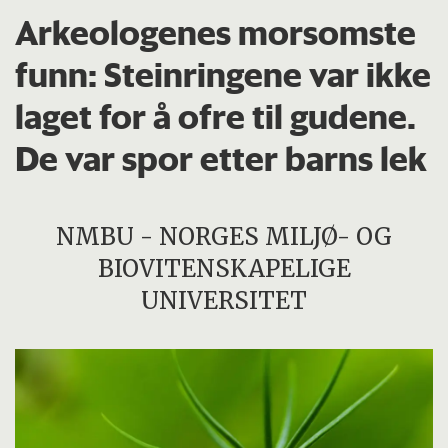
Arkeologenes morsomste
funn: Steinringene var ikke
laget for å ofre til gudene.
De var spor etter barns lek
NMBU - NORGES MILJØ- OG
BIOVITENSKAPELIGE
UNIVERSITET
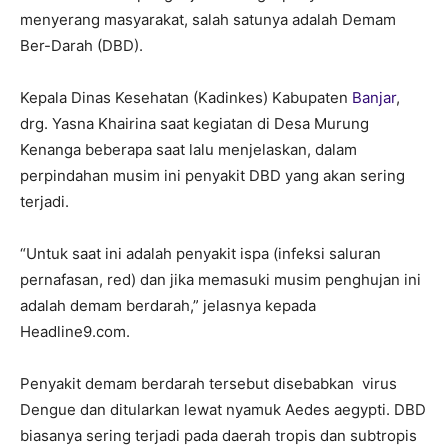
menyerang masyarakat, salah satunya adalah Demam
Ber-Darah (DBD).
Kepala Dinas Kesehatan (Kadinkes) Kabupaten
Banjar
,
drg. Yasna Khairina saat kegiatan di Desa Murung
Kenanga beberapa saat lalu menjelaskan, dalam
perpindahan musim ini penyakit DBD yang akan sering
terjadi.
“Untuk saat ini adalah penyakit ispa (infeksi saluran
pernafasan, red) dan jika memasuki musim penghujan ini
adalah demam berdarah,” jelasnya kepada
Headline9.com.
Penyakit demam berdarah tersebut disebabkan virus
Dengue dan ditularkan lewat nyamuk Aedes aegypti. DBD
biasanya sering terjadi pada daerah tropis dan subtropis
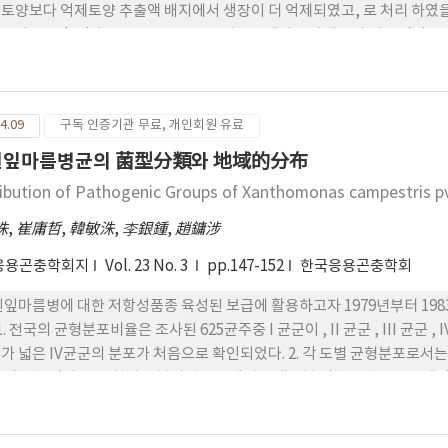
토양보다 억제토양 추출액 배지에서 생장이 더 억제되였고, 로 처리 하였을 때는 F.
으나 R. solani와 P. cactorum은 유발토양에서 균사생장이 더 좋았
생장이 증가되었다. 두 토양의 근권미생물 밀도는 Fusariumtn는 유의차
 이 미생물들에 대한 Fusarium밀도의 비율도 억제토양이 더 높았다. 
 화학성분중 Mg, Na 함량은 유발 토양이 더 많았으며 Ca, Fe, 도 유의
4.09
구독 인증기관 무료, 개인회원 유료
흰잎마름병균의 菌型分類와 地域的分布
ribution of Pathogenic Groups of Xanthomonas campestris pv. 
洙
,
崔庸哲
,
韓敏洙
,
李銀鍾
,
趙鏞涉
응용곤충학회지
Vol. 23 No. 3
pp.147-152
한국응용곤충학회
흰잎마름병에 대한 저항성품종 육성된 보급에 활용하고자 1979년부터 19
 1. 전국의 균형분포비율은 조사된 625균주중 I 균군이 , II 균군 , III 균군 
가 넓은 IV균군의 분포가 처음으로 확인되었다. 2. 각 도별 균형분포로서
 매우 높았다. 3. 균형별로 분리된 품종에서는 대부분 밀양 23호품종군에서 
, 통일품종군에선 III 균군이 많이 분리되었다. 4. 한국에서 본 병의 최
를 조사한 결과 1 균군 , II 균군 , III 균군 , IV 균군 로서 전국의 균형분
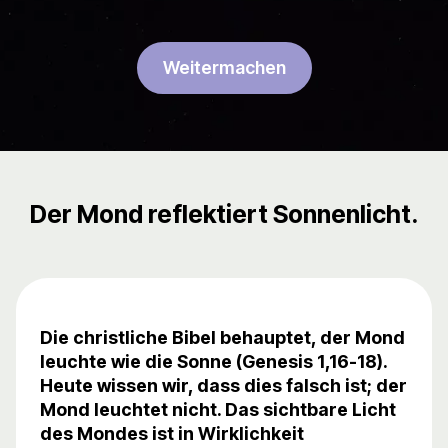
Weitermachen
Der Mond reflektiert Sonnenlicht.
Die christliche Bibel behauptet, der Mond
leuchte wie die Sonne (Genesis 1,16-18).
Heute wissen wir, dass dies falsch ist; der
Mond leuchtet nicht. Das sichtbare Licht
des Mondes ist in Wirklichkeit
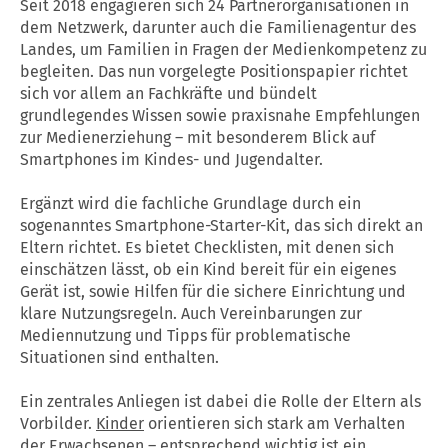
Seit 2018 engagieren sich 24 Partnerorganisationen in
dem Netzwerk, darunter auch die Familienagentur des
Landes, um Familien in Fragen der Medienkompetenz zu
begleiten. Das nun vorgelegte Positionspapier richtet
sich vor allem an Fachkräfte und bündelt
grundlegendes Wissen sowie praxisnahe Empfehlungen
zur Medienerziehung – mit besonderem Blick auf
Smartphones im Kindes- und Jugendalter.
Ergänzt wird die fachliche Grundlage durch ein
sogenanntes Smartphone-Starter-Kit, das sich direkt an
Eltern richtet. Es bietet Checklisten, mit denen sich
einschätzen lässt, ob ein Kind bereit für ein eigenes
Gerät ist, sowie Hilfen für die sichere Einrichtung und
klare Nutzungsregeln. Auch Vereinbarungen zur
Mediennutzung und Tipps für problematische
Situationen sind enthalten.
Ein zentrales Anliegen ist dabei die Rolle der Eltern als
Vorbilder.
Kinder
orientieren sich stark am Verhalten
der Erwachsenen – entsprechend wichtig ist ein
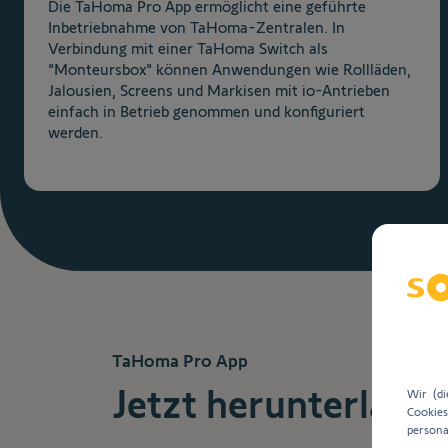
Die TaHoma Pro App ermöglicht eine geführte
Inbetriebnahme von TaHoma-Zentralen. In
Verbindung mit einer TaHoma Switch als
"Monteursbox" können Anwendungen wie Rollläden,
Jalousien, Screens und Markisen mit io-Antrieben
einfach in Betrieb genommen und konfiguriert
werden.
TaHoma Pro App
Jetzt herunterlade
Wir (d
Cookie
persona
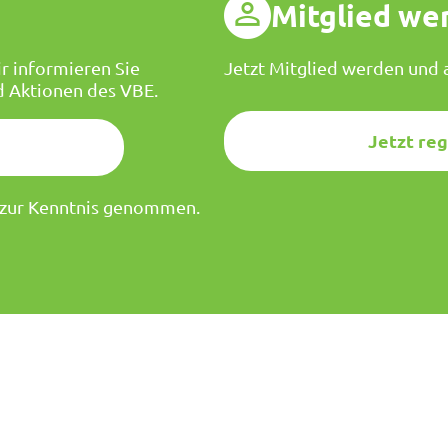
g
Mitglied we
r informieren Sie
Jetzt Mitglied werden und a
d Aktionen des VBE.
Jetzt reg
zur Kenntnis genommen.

What to produce:
Respond with only the number of lines in the records that include the word "saat".

Answer to the exercise:
3